Option Scope Separators
| Separator | Scope | Example |
|---|---|---|
|| | Global | [color=red]||B313 |
| | Word | [color=blue]|B313 |
| (none) | Character | [color=green]B313 |
> | Part | [color=orange]>B313 |
Option placement rules
An option bracket binds to a single unit of its scope, and the builder checks that the unit matches:
- A character option on a code that expands to a whole word, or a part option (
[opts]>) on one, is dropped with aMISPLACED_CHARACTER_OPTION/MISPLACED_PART_OPTIONwarning; the word still renders.
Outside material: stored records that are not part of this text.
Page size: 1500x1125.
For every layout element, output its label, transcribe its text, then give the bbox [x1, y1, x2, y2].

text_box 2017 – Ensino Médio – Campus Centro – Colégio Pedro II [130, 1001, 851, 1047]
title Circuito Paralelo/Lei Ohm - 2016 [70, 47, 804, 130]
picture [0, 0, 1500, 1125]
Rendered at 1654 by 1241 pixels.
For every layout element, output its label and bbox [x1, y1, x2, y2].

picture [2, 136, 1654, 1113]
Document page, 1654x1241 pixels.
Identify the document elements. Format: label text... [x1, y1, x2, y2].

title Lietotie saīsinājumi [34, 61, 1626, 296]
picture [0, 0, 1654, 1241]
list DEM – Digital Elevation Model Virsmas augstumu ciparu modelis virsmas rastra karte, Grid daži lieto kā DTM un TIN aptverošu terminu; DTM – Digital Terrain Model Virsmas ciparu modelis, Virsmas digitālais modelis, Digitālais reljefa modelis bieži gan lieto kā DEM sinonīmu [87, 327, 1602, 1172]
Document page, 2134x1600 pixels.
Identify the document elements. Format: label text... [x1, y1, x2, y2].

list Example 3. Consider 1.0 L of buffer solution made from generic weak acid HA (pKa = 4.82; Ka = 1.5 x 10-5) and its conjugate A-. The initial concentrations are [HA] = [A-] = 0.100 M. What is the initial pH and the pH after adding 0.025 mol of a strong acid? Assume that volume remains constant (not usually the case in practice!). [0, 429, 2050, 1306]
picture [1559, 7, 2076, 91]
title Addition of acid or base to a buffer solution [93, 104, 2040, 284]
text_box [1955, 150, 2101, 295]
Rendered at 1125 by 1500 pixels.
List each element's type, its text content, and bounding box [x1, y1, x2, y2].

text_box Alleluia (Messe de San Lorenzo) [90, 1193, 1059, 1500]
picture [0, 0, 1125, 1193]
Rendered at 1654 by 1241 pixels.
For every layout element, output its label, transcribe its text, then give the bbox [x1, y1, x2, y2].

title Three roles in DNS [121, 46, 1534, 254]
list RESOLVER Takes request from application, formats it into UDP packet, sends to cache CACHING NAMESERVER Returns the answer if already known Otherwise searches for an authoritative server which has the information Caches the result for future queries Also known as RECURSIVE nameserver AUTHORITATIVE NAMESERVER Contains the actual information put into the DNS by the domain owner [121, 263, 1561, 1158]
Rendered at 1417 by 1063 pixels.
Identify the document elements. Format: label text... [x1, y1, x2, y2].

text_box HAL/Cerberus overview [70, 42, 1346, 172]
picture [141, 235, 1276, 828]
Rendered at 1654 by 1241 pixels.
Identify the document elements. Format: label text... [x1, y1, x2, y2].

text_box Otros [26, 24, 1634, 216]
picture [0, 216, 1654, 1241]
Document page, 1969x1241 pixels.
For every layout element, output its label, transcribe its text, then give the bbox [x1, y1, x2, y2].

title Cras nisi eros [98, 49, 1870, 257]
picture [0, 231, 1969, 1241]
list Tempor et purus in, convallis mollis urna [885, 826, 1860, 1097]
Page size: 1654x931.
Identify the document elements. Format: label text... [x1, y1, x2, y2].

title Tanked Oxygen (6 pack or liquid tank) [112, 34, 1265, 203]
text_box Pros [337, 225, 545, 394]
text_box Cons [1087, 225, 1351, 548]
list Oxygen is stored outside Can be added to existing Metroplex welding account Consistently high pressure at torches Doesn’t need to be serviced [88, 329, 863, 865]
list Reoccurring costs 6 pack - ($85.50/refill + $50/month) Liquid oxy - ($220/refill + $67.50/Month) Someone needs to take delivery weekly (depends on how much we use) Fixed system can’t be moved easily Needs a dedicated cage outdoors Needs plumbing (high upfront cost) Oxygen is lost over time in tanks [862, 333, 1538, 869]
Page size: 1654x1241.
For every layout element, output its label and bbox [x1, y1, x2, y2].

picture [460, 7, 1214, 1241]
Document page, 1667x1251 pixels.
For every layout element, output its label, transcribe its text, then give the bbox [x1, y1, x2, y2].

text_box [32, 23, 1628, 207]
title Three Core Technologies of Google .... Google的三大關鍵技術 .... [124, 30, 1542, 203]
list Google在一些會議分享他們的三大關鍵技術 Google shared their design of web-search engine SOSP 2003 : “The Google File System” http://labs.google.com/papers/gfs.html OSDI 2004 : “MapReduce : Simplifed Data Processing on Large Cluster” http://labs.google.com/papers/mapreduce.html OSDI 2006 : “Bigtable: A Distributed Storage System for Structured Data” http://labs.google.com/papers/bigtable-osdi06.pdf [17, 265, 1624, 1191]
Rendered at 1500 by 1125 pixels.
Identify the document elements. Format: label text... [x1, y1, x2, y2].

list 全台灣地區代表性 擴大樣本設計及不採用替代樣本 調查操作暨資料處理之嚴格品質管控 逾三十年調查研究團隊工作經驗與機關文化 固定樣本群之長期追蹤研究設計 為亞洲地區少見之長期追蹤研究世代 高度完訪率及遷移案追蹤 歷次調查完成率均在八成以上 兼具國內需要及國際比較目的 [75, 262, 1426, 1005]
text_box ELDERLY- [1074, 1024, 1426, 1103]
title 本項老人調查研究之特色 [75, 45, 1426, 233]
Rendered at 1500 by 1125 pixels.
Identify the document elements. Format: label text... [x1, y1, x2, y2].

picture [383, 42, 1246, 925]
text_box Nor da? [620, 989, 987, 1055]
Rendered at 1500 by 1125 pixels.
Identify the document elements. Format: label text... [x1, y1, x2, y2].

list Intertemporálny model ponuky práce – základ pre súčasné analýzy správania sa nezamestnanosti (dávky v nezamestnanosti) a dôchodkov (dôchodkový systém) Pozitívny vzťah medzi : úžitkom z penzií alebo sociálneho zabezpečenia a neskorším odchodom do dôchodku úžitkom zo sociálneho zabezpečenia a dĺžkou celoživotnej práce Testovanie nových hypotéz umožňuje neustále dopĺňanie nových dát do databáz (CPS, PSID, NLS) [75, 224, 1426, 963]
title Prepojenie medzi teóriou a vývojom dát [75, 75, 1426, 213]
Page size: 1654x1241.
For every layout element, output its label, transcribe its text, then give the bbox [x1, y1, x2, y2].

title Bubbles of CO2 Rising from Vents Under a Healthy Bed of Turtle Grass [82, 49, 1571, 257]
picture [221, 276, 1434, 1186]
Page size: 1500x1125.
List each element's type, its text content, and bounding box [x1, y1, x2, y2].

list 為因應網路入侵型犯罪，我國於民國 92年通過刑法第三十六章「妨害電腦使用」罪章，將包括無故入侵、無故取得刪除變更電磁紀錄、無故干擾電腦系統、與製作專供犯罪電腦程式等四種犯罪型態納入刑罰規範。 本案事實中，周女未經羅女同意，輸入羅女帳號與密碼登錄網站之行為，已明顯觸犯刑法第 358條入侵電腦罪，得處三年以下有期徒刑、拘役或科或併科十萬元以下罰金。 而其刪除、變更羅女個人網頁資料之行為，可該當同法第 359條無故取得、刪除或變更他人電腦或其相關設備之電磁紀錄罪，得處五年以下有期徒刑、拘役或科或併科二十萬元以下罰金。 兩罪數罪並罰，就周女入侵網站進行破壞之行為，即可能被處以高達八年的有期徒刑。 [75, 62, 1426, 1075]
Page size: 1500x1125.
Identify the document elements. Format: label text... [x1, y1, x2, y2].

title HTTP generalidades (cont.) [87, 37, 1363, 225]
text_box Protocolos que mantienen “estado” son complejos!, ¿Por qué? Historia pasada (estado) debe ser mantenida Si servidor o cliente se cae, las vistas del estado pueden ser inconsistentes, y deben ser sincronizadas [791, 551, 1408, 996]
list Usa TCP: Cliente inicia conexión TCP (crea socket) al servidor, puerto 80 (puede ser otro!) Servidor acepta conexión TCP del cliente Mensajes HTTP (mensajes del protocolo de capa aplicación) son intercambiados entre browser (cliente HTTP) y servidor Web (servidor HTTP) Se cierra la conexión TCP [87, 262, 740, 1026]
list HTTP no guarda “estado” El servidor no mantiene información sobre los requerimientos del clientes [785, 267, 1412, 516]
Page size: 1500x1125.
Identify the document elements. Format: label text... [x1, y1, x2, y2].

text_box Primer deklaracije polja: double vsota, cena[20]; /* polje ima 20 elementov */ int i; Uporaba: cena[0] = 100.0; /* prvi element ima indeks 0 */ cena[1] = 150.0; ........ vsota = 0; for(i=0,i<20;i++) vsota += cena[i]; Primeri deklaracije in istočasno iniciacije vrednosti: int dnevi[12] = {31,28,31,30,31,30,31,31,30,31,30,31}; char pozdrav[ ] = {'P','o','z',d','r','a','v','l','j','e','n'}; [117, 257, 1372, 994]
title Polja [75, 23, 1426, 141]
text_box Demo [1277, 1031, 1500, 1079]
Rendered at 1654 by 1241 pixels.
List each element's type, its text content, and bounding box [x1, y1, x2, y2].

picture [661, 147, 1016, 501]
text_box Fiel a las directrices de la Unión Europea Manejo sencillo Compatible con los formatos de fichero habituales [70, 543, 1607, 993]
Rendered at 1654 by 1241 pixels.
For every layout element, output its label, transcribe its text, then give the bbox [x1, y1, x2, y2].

A word option ([opts]|) on a code that expands to multiple words is dropped withMISPLACED_GROUP_OPTION, and all the words render. - Canvas-wide options (
margin,crop,gridandgrid-*,background*,center,min-width,char-space,word-space,external-glyph-space,svg-*,error-placeholder) configure the whole SVG, so they only work at global scope ([opts]||). At word, character, or part scope they are dropped with aMISPLACED_GLOBAL_OPTIONwarning; the content still renders. - One bracket per scope.
[grid][grid-color=red]||B313warnsMULTIPLE_OPTION_BRACKETSand applies only the first bracket. Combine options in one bracket instead:[grid;grid-color=red]||B313.
A dropped option does not come back: toString() re-emits only what actually applies.
Coordinates
| Syntax | Meaning |
|---|---|
CODE | Position (0,0) |
CODE:x,y | Position (x,y) |
CODE:x | Position (x,0) |
CODE:,y | Position (0,y) |
Word Separator Internals
// is shorthand for /SP/, an explicit space character. During processing, SP is translated to TSP (three-quarter space) or QSP (quarter space, used before punctuation marks). Each extra / in /// or //// adds another TSP.
Kerning
| Code | Syntax | Effect |
|---|---|---|
RK | RK:value | Relative adjustment |
AK | AK:value | Absolute spacing |
Examples:
B313/RK:-1/B1103- 1 unit tighterB313/AK:4/B1103- exactly 4 units apart
Option Syntax
[key=value]
[key=value;key=value]
[key="value with ; or ] inside"]A value containing ;, [, ], |, a quote, or leading/trailing spaces is written in matching quotes (see Option Values). toString() adds the quotes automatically, so such values survive a round-trip as data.
Common Patterns
| Pattern | Example | Result |
|---|---|---|
| Single character | B313 | One character |
| Word | B313/B1103 | Two characters |
| Sentence | B313//B431//B4 | Three words |
| Character-level indicator | B431;B81 | Indicator on that character |
| Word-level indicator | B313/B1103;;B81 | Indicator on head glyph |
| Styled | [color=red]||B313 | Red character |
| Positioned | H:0,8 | Heart at (0,8) |
Hierarchy (Outer to Inner)
SENTENCE
└─ WORD //
└─ CHARACTER /
└─ PART ;Full Syntax Pattern
[global]||[word]|[char][part]>CODE:x,yEach part is optional. Use only what you need. (The character and part brackets are separate scopes, so [char][part]>CODE is one bracket per scope, not a duplicate.)
Warnings
Anything the parser has to drop or fix up is reported in builder.warnings with a stable code. See the Warning Codes reference.